Chockylit, you are a culinary genius, but that cupcake recipe made the funkiest batter I have ever encountered. For a while there the texture resembled nothing so much as tar. Now, this should not be taken as a critique against the recipe, for dear god were those cupcakes good. I just have to add the note that if you hit a point in the recipe where the batter's so thick you can't stir, don't panic: you're doing it right.

That said, the combination of soft, mildly-sweet walnuts and buttery, caramelized apples was just gorgeous. Had I stopped there I would have been thrilled. But no! This cook stirred the pot one too many times.

To add the filling to the cupcakes, you have to cut a cone out of the top, dollop a bit of compote in the hole, slice the tip off the cone, and put the top back on. This leaves you with a whole lot of cupcake tips (yum!) and a bunch of mangled cupcake tops. I knew this in advance, and had intended on making a mild caramel buttercream to go on top. However, I started late, finished later, and by the time I was considering making a frosting it was 10pm and my kitchen was full of dirty dishes. And this was where I strayed.

Never, ever, EVER use a frosting recipe that says "5 minute" or "never fail" or calls for a ton and a half of powdered sugar. Unless this is your intent, you will end up with frosting that carves holes in your teeth with each bite. Any other flavor will be mercilessly beaten into obscurity. My four hour endeavor for delicate-and-delicious flavors was utterly trumped by the frosting's predominating flavor of SUGAR. Anything would have been better, but I was loving the walnut-apple-caramel idea without the energy to do it correctly.

So. Sorry guys, no recipe for you. I'm holding out until I can do it right, and not give you mediocre results. If you hate me now I'll understand, but remember that I linked the Baklava Cupcake recipe above and try to forgive me. In fact, you should take it upon yourself to make it just so you can flaunt in my face how good it is. I'll believe you. And I'll drool.

UPDATE: I've had a few requests since, so I'll relent and give you some of the recipe. The cupcake base is here, and I didn't change anything about it: just keep my notes from above in mind. The filling is a caramelized apple compote that is just oh-dear-god awesome -- recipe below. Now, regarding the frosting. Here is the recipe I actually used but as noted, I don't recommend it. This is more along the lines of what I intended: light, fluffy, mildly caramel.

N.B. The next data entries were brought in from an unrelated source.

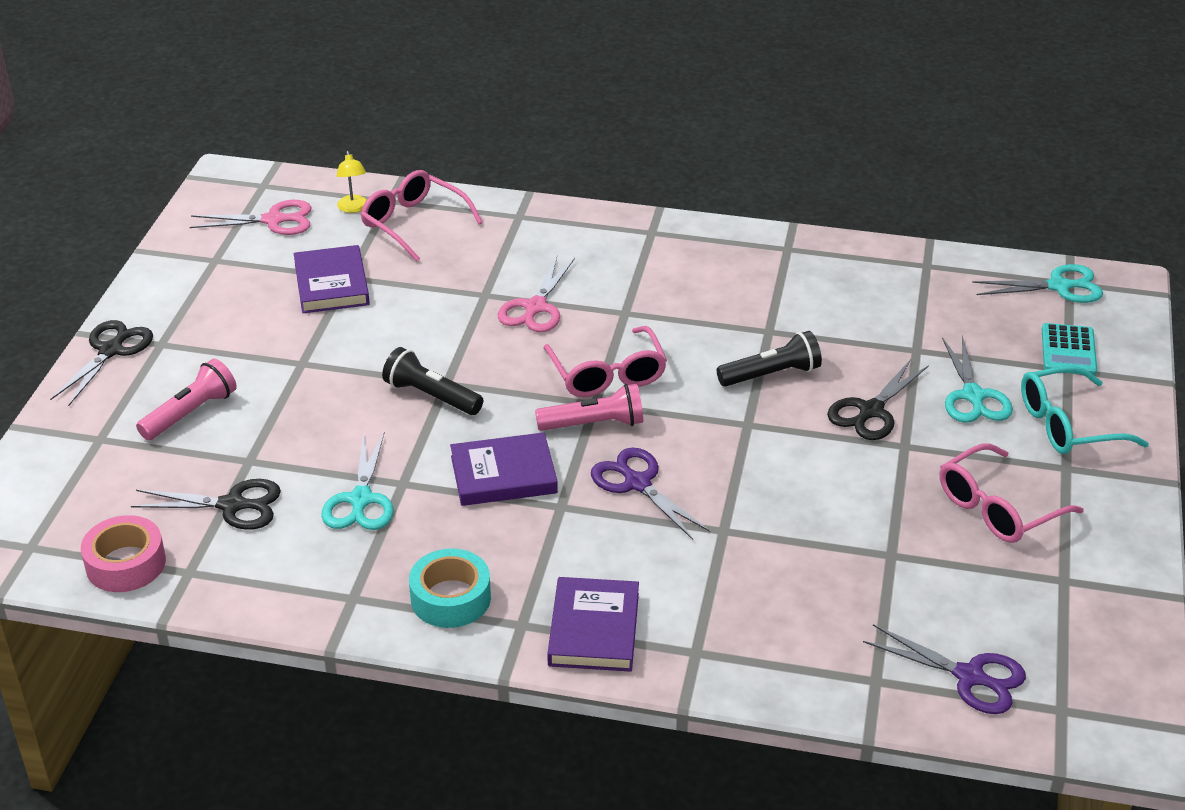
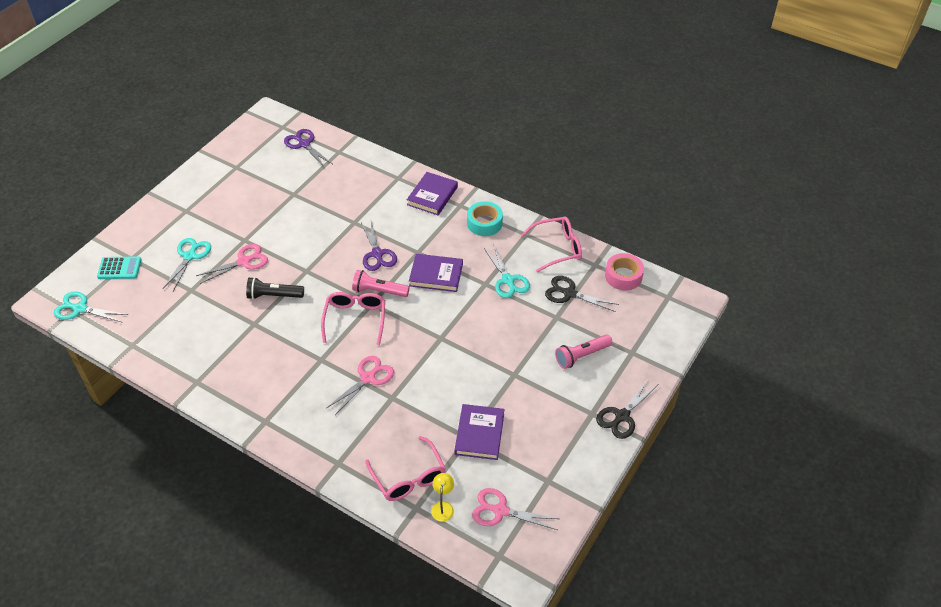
camera: 160 degrees left, 10 degrees up
(360, 499) = (508, 280): turquoise scissors -> turquoise scissors turned 135 degrees clockwise
(431, 396) = (452, 331): black flashlight -> none
(871, 411) = (243, 261): black scissors -> pink scissors
(997, 508) = (232, 201): pink glasses -> pink glasses (558, 248)
(1067, 425) = (163, 230): turquoise glasses -> none
(1068, 350) = (119, 268): turquoise calculator -> turquoise calculator turned 60 degrees clockwise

Oh well, next time!

Apple Compote (from The Los Angeles Times):
* 6 tbsps butter, cut in 1-inch pieces
* 1/2 vanilla bean, cut lengthwise and scraped of seeds (I just used 1 tsp vanilla extract)
* 3 large or 4 medium Fuji apples, peeled, cored and cut into eighths
* 1/4 cup sugar
* 1/4 cup (light) brown sugar, packed
* 2 tbsps heavy cream
* 2 tbsps lemon juice

In a large skillet over a medium flame add the butter, vanilla bean and seeds, cook until the butter turns golden brown, about 6 minutes. Add the apples, letting them caramelize on one side, then turn, about 5 minutes total.

Sprinkle the sugar and brown sugar over the apples and cook, turning occasionally to caramelize and soften the fruit, about 10 minutes. Add the heavy cream and continue to cook for 1 minute. Remove from heat. Remove the vanilla bean and put the apple mixture in a food processor, add lemon juice and pulse until smooth. Cool over ice, 45 minutes to 1 hour. (This can be made and stored in an airtight container in the refrigerator for 1 week.)